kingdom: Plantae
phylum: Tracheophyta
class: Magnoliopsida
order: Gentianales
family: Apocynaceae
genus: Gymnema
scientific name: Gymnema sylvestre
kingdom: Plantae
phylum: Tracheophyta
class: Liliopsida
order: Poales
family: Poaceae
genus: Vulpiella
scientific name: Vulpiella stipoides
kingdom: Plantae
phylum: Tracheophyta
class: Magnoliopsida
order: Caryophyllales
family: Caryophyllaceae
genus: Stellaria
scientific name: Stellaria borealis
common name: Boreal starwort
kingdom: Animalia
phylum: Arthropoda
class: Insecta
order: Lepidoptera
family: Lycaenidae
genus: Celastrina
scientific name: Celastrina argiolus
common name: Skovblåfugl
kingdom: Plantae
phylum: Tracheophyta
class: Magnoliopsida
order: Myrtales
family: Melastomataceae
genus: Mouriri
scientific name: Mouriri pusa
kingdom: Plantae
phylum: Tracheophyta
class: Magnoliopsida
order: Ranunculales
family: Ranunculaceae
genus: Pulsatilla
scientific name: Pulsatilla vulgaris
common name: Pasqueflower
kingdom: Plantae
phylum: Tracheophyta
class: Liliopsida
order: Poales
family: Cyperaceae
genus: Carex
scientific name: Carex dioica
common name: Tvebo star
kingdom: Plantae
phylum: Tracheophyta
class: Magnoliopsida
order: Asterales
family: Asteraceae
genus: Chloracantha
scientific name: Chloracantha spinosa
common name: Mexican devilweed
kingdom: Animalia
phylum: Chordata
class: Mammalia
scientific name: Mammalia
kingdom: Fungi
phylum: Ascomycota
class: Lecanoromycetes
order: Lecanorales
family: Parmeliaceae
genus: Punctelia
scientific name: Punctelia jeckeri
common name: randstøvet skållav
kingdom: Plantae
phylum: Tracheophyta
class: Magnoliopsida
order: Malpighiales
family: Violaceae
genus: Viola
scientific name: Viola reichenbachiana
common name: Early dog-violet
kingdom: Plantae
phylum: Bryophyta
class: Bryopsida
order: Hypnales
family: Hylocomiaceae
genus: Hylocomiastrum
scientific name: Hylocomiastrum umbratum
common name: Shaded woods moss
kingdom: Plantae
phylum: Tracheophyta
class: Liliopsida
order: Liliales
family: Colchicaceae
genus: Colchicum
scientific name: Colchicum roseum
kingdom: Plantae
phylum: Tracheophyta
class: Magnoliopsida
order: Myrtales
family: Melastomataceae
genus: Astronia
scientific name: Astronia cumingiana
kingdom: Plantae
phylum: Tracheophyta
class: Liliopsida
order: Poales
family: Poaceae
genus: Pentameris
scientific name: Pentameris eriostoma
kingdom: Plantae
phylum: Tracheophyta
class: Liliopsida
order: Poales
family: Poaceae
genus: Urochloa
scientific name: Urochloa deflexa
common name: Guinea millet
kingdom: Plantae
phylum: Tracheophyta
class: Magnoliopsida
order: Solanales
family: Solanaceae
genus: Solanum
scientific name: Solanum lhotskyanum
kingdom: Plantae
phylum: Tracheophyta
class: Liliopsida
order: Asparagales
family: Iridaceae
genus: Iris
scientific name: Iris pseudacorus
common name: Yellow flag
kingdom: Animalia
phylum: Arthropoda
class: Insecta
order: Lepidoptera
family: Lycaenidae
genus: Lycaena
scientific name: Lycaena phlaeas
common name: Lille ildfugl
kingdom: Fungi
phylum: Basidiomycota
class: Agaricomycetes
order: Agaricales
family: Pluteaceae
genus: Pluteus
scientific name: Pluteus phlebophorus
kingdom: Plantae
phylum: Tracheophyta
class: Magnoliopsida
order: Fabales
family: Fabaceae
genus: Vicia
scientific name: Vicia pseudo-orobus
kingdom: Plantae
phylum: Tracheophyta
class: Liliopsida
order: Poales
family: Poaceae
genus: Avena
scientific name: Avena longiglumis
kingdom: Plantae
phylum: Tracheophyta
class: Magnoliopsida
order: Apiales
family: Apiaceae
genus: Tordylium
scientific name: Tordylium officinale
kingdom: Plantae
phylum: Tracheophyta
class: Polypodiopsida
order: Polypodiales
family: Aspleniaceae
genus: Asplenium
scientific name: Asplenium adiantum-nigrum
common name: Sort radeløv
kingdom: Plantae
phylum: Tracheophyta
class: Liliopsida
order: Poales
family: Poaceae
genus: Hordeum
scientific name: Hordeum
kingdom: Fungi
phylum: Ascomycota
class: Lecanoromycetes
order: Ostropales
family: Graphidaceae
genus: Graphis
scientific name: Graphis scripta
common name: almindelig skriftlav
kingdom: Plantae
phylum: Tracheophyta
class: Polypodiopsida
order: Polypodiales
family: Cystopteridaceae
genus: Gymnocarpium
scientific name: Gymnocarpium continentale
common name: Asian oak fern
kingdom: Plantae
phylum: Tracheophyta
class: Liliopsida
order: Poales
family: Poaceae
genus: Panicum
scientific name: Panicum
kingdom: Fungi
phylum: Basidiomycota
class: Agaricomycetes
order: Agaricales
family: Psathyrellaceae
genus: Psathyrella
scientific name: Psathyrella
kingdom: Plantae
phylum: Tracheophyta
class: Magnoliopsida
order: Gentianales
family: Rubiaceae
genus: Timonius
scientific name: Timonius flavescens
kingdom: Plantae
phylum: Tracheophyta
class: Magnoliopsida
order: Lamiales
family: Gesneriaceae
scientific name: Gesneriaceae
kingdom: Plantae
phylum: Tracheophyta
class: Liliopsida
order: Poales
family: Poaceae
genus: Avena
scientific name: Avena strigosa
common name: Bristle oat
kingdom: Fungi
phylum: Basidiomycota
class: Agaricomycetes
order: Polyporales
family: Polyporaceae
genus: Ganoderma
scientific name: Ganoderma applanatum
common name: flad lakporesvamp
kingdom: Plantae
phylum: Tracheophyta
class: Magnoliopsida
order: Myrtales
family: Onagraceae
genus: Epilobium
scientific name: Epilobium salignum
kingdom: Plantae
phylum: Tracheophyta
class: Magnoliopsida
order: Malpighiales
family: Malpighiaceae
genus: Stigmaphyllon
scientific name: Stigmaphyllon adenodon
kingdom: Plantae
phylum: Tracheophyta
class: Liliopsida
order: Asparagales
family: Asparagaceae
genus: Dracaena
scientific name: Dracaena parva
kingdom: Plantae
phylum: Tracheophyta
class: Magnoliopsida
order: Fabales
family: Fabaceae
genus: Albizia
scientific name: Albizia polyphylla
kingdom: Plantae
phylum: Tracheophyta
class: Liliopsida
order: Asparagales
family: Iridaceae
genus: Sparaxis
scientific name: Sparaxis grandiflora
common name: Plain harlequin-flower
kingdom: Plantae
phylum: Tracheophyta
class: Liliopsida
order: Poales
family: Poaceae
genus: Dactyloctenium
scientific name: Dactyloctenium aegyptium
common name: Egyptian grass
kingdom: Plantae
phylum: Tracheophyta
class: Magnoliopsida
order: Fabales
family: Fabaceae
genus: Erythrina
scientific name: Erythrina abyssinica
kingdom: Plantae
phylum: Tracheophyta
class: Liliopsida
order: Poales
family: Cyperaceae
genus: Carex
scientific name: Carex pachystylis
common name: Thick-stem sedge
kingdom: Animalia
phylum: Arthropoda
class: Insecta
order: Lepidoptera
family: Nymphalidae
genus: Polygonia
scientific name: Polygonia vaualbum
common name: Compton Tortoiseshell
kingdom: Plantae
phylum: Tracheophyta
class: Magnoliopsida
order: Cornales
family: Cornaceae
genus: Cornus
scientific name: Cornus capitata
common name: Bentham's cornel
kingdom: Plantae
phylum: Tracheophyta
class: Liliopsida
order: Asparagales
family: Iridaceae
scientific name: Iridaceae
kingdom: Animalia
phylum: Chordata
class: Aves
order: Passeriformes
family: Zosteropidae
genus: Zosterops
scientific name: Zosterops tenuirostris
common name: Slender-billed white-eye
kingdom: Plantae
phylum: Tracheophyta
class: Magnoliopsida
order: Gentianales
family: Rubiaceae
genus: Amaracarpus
+---+
• _INSTRUCTIONS TO FOLLOW_
Begin at the line that has "family: Graphidaceae" and stop after the line that has "scientific name: Avena strigosa". Write out those lines again, changing "common name" to "vernacular name" and leaving everything else as it is.

• _RESULT FOR THIS TASK_
family: Graphidaceae
genus: Graphis
scientific name: Graphis scripta
vernacular name: almindelig skriftlav
kingdom: Plantae
phylum: Tracheophyta
class: Polypodiopsida
order: Polypodiales
family: Cystopteridaceae
genus: Gymnocarpium
scientific name: Gymnocarpium continentale
vernacular name: Asian oak fern
kingdom: Plantae
phylum: Tracheophyta
class: Liliopsida
order: Poales
family: Poaceae
genus: Panicum
scientific name: Panicum
kingdom: Fungi
phylum: Basidiomycota
class: Agaricomycetes
order: Agaricales
family: Psathyrellaceae
genus: Psathyrella
scientific name: Psathyrella
kingdom: Plantae
phylum: Tracheophyta
class: Magnoliopsida
order: Gentianales
family: Rubiaceae
genus: Timonius
scientific name: Timonius flavescens
kingdom: Plantae
phylum: Tracheophyta
class: Magnoliopsida
order: Lamiales
family: Gesneriaceae
scientific name: Gesneriaceae
kingdom: Plantae
phylum: Tracheophyta
class: Liliopsida
order: Poales
family: Poaceae
genus: Avena
scientific name: Avena strigosa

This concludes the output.